In the notice sent to participants of the event which will run from September 8-12, this year, the organisers stated that the training is to ensure that management of the real sector is exposed to the relationship between those tools and techniques used in compliance, enterprise risk in terms of monitoring, and ensuring that companies are run sustainably.
“A sound compliance professional should understand the language and principles of Enterprise Risk Management. The same applies to the Risk Manager in understanding the compliance ecosystem. Compliance and Risk Management are Siamese twins in securing the safety, soundness, security, and stability of any institution.
“With the escalating levels of fraud, corruption, and other financial crimes around the world, the understanding of the red flags and risks involved in financial statements has now become a must for Executive Management and Board Members.
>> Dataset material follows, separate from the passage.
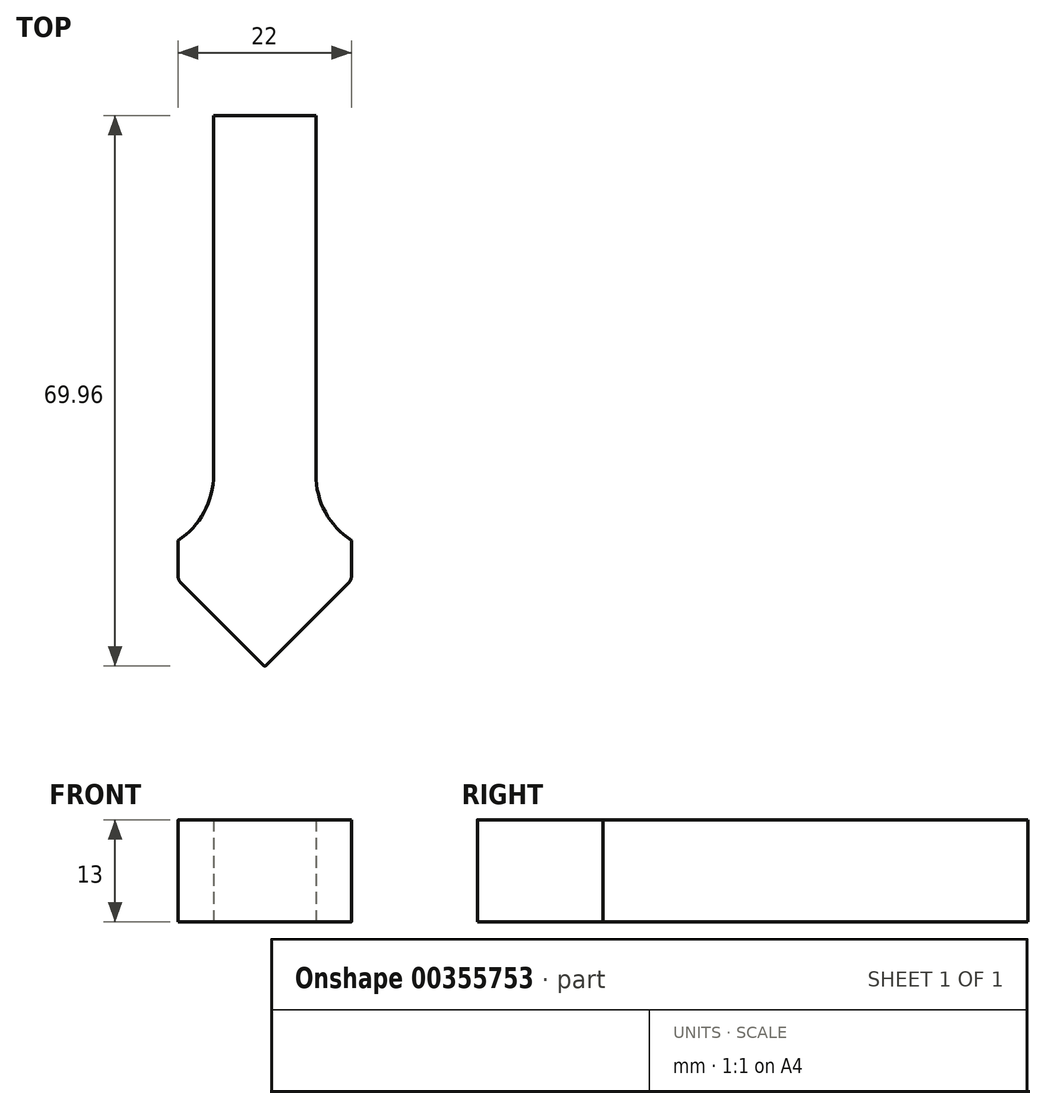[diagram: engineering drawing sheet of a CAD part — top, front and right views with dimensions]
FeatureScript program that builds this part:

This is why we have designed our 2025 Kigali Master Class Program on Compliance, Enterprise Risk Management, and Financial Analysis to equip Executive Management and Board Members with the right tools to perform their functions effectively,” the company stated.
Setting the records straight, Adeseyoju stated, “From credit rating perspectives, we are noted for supporting the emerging markets- fintech, property tech, agric tech. The focus is to build new business frontiers because some of the established quoted firms have embedded structures already, but in some emerging market companies, compliance issues are not given much attention.”
Speaking on the recent fate of some fintech companies, especially in Nigeria, Adeseyoju said some of them don’t pay attention to issues of enterprise risk, financing, and compliance, adding that even when they pay attention to finances, they do so without understanding the markets. “They need the knowledge of the fundamental details required to earn good ratings,” he said.
He explained that compliance, governance, and disclosure are needed when going for ratings, saying there is a need for them to step up their game as their financial results would be subjected to tests and projections. These and other issues, according to him, will dominate discussions in Kigali.